What is required
Copy each line of the listing that includes "Runs".

Exercise input

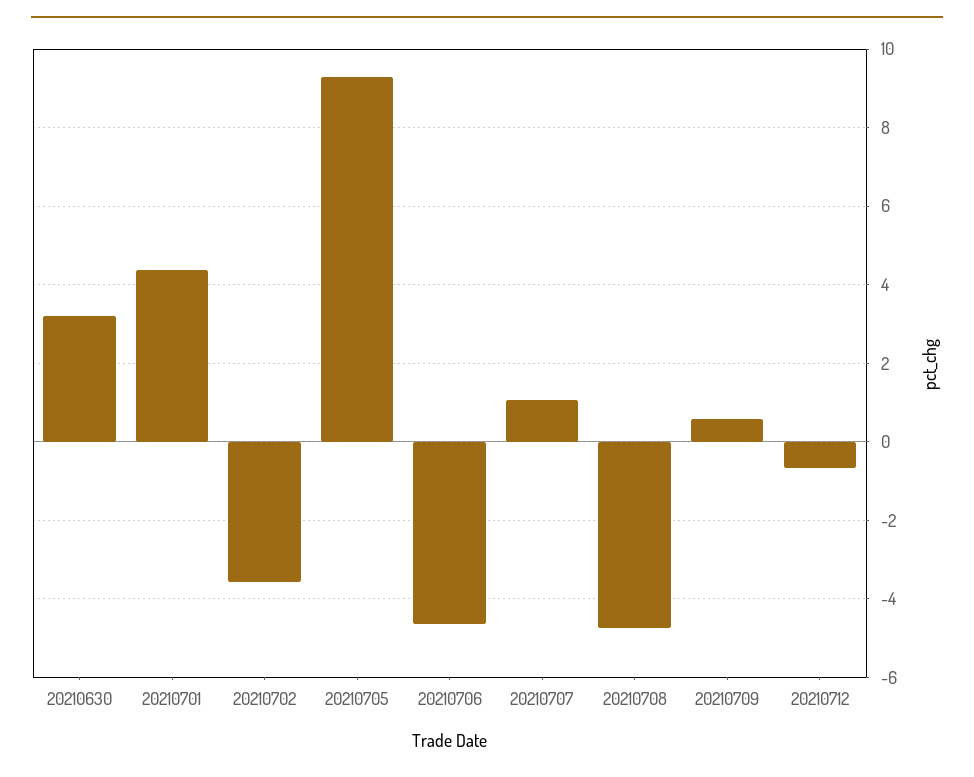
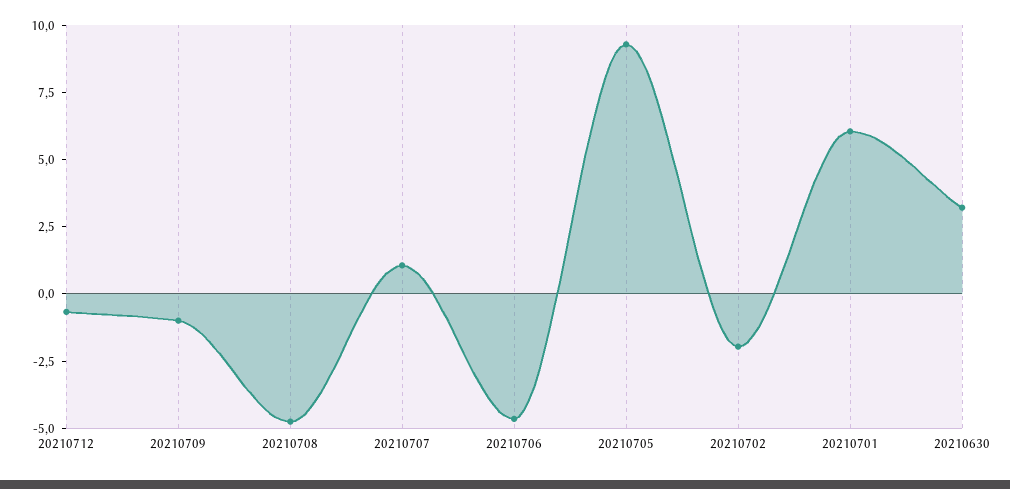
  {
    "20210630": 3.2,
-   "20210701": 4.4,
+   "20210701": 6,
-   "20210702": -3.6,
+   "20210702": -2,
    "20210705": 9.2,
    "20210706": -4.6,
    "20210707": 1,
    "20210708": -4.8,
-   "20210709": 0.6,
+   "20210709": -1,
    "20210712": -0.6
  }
* * *
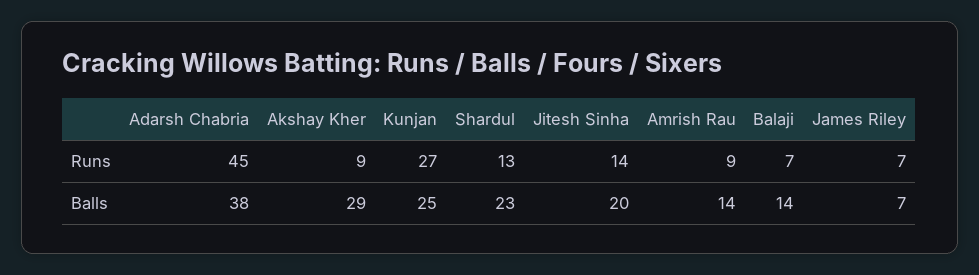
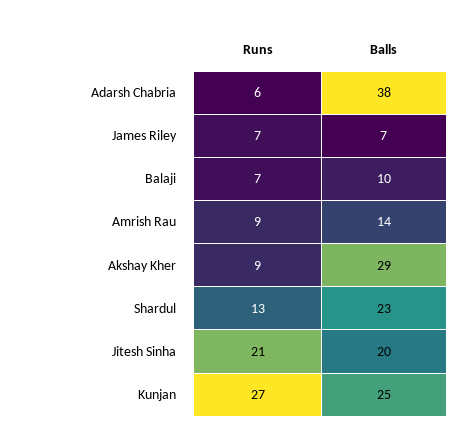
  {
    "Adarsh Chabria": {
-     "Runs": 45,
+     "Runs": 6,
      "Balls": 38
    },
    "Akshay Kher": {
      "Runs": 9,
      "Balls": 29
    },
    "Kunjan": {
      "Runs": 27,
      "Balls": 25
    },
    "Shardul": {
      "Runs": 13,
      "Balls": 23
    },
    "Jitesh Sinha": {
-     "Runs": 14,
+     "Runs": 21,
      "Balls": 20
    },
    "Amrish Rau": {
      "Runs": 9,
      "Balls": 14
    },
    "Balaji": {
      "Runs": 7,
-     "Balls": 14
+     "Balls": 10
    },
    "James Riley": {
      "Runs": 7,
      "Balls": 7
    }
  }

Solution
-     "Runs": 45,
+     "Runs": 6,
      "Runs": 9,
      "Runs": 27,
      "Runs": 13,
-     "Runs": 14,
+     "Runs": 21,
      "Runs": 9,
      "Runs": 7,
      "Runs": 7,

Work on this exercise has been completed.